A bard knows gravy boats will never sail
into his portable. Cakes baked in June
for wedded couplets helps, but they still wail,
"The cake can keep; why can't we sleep till noon?"

When poets find they don't have time to cook,
They throw lines in a blender and don't look.


Mary Gribble
San Marino, CA



"Sometimes I sits and thinks and sometimes I just sits."


Anonymous


ON FINDING AN OLD BOOK WITH SEVERAL UNCUT PAGES


Poor little book of poems. Such a shame!
Eight decades on a shelf and still unread.
The poet, Paul L. Dunbar was his name—
A gifted son of former slaves, who said
Inspiring words, such as "He had his dream,"
And answered, "I know why the caged bird sings."
The yellowed pages of the book still gleam
With wisdom, love and beauty for all things.
I'll cut you free, for I am much like you
With secret, hidden places in my mind.
Like uncut pages, cannot come to view
Until by chance or circumstance I'll find
Someone who wants to know the entire me.
And at long last will cut my pages free.


William J. Middleton, Ph.D.
Chadds Ford, PA



"I can't do literary work for the rest of this year because I'm meditating another lawsuit and looking around for a defendant."


Mark Twain (Samuel Langhorne Clemens)
(1835 - 1910). American Humorist


IT'S NOT A SONNET IF IT DOESN'T RHYME


Most poets of the bygone yesteryear
composed their wondrous verse in metered rhyme.
These are the poems that we hold so dear --
these lovely poems of a bygone time.
Most modern poets,as they write today
Eschew the task of writing rhyming verse.
They say that pesky rhyme gets in the way
of ponderous thoughts that they wish to disperse.
I guess I am a relic of the past.
I write my simple verse in metered rhyme.
But don't expect my silly verse to last
or stand the stringent test of Father Time.
I envy poets of a yesteryear
who wrote the lasting verse we love to hear.


William J. Middleton, PhD.



"Your noblest natures are most credulous."

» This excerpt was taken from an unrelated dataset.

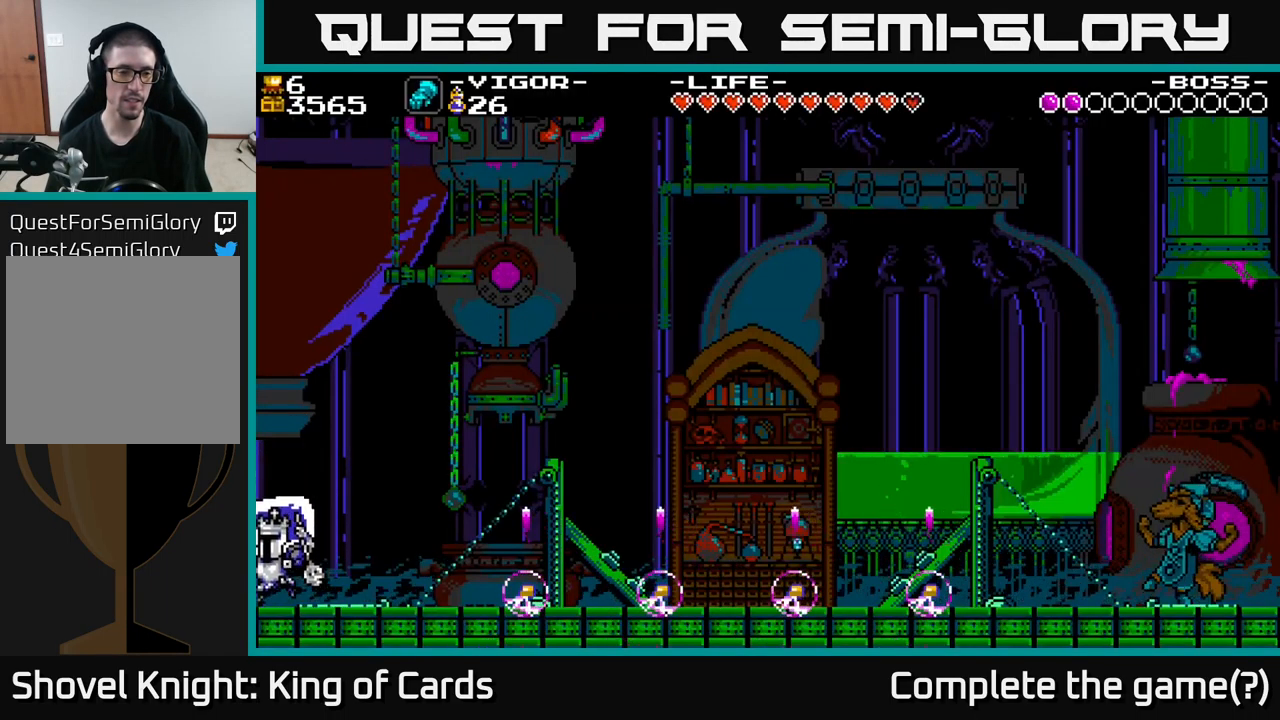
{"buttons": ["A", "DPAD_RIGHT"], "right_stick": "center", "events": [[116, "DPAD_RIGHT", "down"], [300, "A", "down"]]}
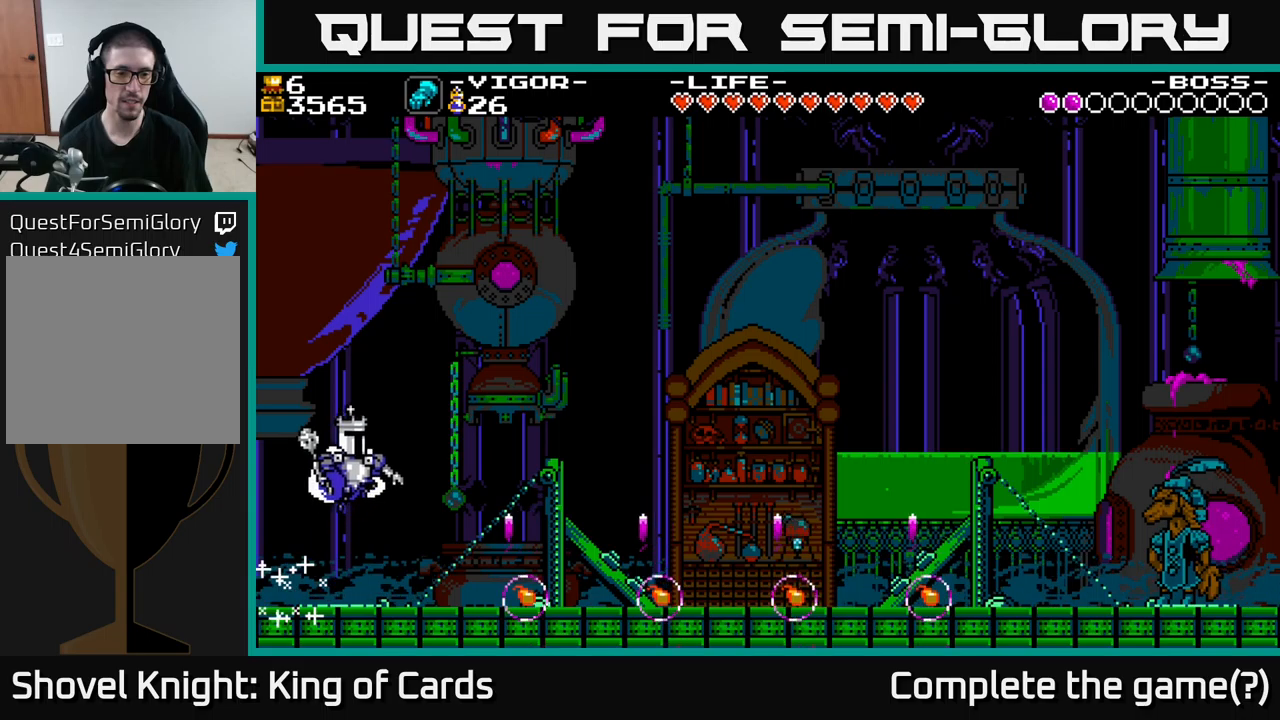
{"buttons": ["DPAD_LEFT"], "right_stick": "center", "events": [[167, "DPAD_RIGHT", "up"], [217, "DPAD_LEFT", "down"], [283, "A", "up"]]}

George Chapman (1559 - 1634)


I SHOULD HAVE KNOWN


It's strange to recognize within myself
a jealousy I did not know was there,
but when you put our interests on the shelf
I fell akin to envy and despair.
I saw the difference in our wedded style
and wondered what it was that brought the change,
the absence of your ever-present smile
convinced me that our plans were out of range.
So very callously you let me know,
that soon you would be leaving me for her;
I should have been aware which way you'd go
although you kept your actions somewhat blurred.
Somehow I shall recover from this pain
of deep regret that I've been fooled again.